Work request:
Copy every line of the data that contains the string "spacing".

**** Dataset

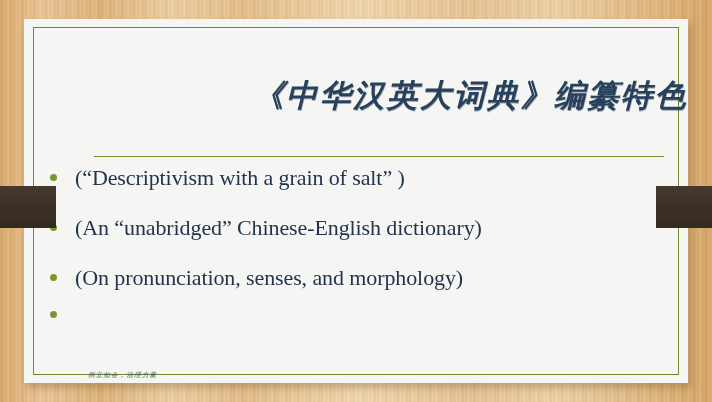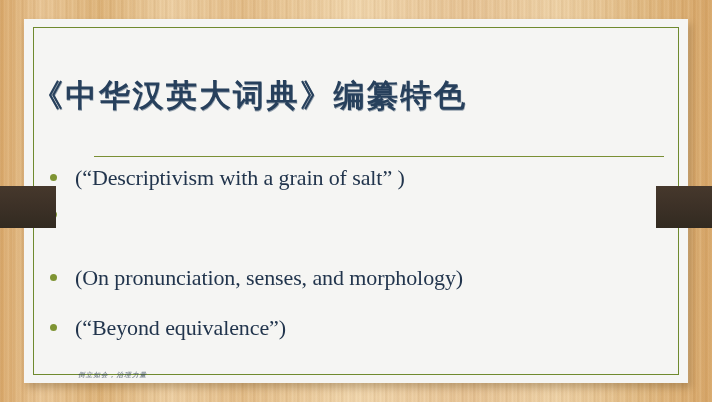--- a/index.html
+++ b/index.html
@@ -87,30 +87,30 @@
     box-sizing: border-box;
     pointer-events: none;
   }
 
   
   #title {
     position: absolute;
     left: 0;
     top: 56px;
     width: 100%;
-    text-align: left;
+    text-align: right;
     font-family: "DejaVu Sans", "Liberation Sans", sans-serif;
     font-size: 31px;
     font-weight: 700;
+    font-style: italic;
     letter-spacing: 2.5px;
     color: #27405c;
     white-space: nowrap;
     text-shadow: 0.5px 0.5px 0 rgba(39,64,92,0.45);
     z-index: 4;
-    padding-left: 8px;
   }
 
   
   #divider {
     position: absolute;
     left: 70px;
     top: 137px;
     width: 570px;
     height: 0;
     border-top: 1.3px solid #7a8f34;
@@ -155,21 +155,21 @@
     font-weight: 400;
     color: #1f3category;
     color: #22354d;
     margin-left: 7px;
     letter-spacing: -0.1px;
   }
 
   
   #footer-mark {
     position: absolute;
-    left: 54px;
+    left: 64px;
     top: 352px;
     font-family: "DejaVu Sans", "Liberation Sans", sans-serif;
     font-size: 6.5px;
     font-style: italic;
     font-weight: 700;
     letter-spacing: 1.2px;
     color: rgba(40,58,80,0.55);
     white-space: nowrap;
     z-index: 4;
   }
@@ -191,30 +191,30 @@
 
     <div id="bullets">
 
       <div class="bullet-row">
         <span class="bullet-dot"></span>
         <span class="bullet-en">(“Descriptivism with a grain of  salt” )</span>
       </div>
 
       <div class="bullet-row">
         <span class="bullet-dot"></span>
+        <span class="bullet-en">(An “unabridged” Chinese-English dictionary)</span>
       </div>
 
       <div class="bullet-row">
         <span class="bullet-dot"></span>
         <span class="bullet-en">(On pronunciation, senses, and morphology)</span>
       </div>
 
       <div class="bullet-row">
         <span class="bullet-dot"></span>
-        <span class="bullet-en">(“Beyond equivalence”)</span>
       </div>
 
     </div>
 
     <div id="footer-mark">倒立如会，治理力量</div>
   </div>
 
 </div>
 
 </body></html>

********

Exercise solution:
     letter-spacing: 2.5px;
     letter-spacing: -0.1px;
     letter-spacing: 1.2px;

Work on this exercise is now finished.